One of the most effective developments in cognitive behavioral therapy for treating people diagnosed with pure OCD is Mindfulness Based Cognitive Behavioral Therapy. The main goal of mindfulness-based CBT is to learn to stop the subjective perception of psychological experiences that bring discomfort to a person. From the point of view of mindfulness-based cognitive behavioral therapy, much of the psychological stress we experience is nothing more than the result of our attempts to control and eliminate discomfort from unwanted intrusive thoughts, feelings, sensations. To put it another way, the discomfort we experience is not the problem—the problem is our attempts to control and eliminate that discomfort. For a person who suffers from pure OCD, the ultimate goal of mindfulness-based CBT is to develop the ability to more freely experience their unwanted thoughts, feelings, sensations without responding to them with avoidant behavior, seeking reassurance from other people, and/or mental (mental) rituals. . To learn more about how people diagnosed with pure Obsessive Compulsive Disorder are treated with mindfulness-based cognitive behavioral therapy, click here.

Obsessive Compulsive Disorder / OCD in its pure form - treatment using the Hypno-suggestive psychotherapy method (hypnosis and suggestion)
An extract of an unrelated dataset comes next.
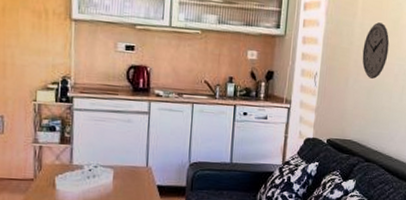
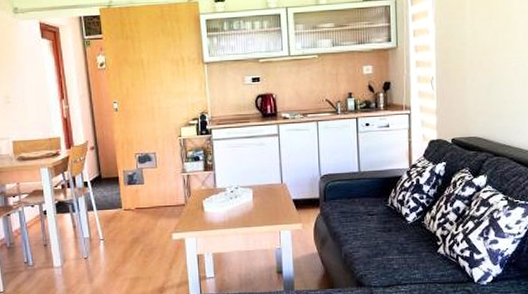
wall clock: present [362,22,390,80] -> none [476,21,504,76]

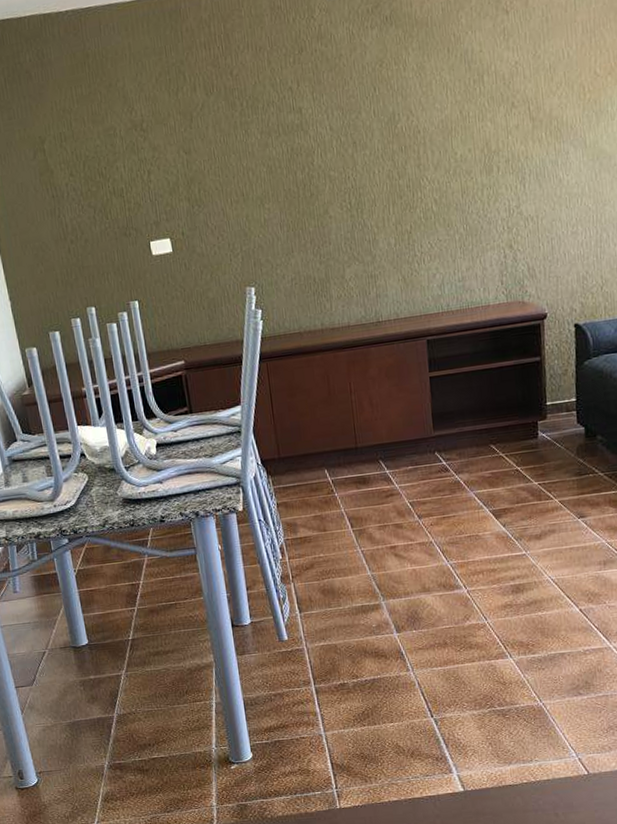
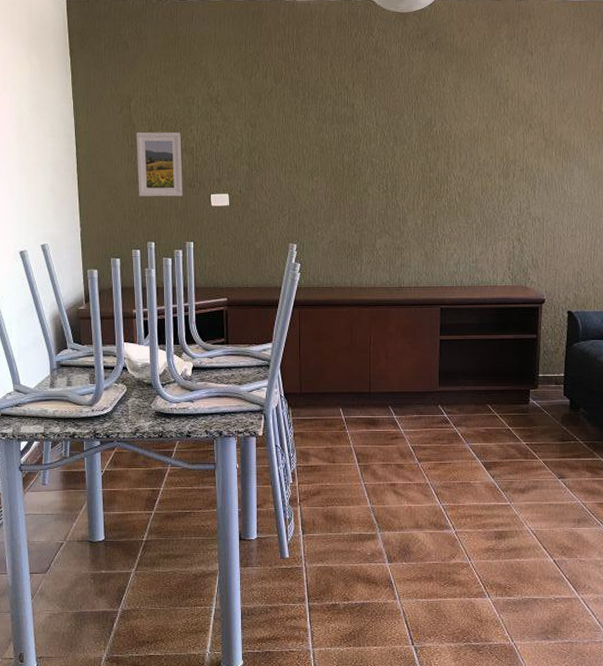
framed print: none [55,172,119,256] -> present [136,132,183,197]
In addition, the treatment of OCD in its purest form is carried out using hypno-suggestive psychotherapy. Hypno-suggestive psychotherapy is a highly effective method of treatment that includes hypnosis and suggestion. Hypnosis, or the process of hypnotization, is the immersion of a person in a temporary state of consciousness, which is characterized by a narrowing of the volume of consciousness and a sharp focus on the suggestion received. Thanks to this, hypnosis (hypnosuggestive psychotherapy) is able to introduce new, more adaptive attitudes, both at the level of consciousness and at the unconscious level. We also train a person diagnosed with pure Obsessive-Compulsive Disorder in self-hypnosis skills, which allow him to consolidate and strengthen the results achieved during the work. Hypnosis, in the end, replacing unwanted behaviors, reducing discomfort from unwanted obsessions, allows you to more calmly and easily stay in situations where unwanted thoughts, feelings, sensations previously arose. Ultimately, through suggestion, hypnosis allows a person to completely get rid of his obsessive thoughts. To learn more about how people with pure OCD are treated using hypnosis, click here.

Obsessive Compulsive Disorder / pure OCD: individual treatment / psychotherapy

Kyiv OCD Center provides individual treatment (psychotherapy) for adults and adolescents who suffer from pure OCD. The main methods of treatment are: cognitive-behavioral psychotherapy, hypno-suggestive psychotherapy (hypnosis and suggestion). If you want to learn more about how individual treatment is carried out for people with a diagnosis of Obsessive-Compulsive Disorder in its purest form, you can call us by phone or write in any way convenient for you.

Pure Obsessive Compulsive Disorder/OCD: Group Treatment/Psychotherapy

In addition to individual treatment for people diagnosed with Pure Obsessive Compulsive Disorder, Kyiv OCD Center conducts weekly treatment groups for pure OCD and related disorders . Studies show that group treatment of people with OCD in its purest form, using cognitive-behavioral and hypnosuggestive psychotherapy, is highly effective.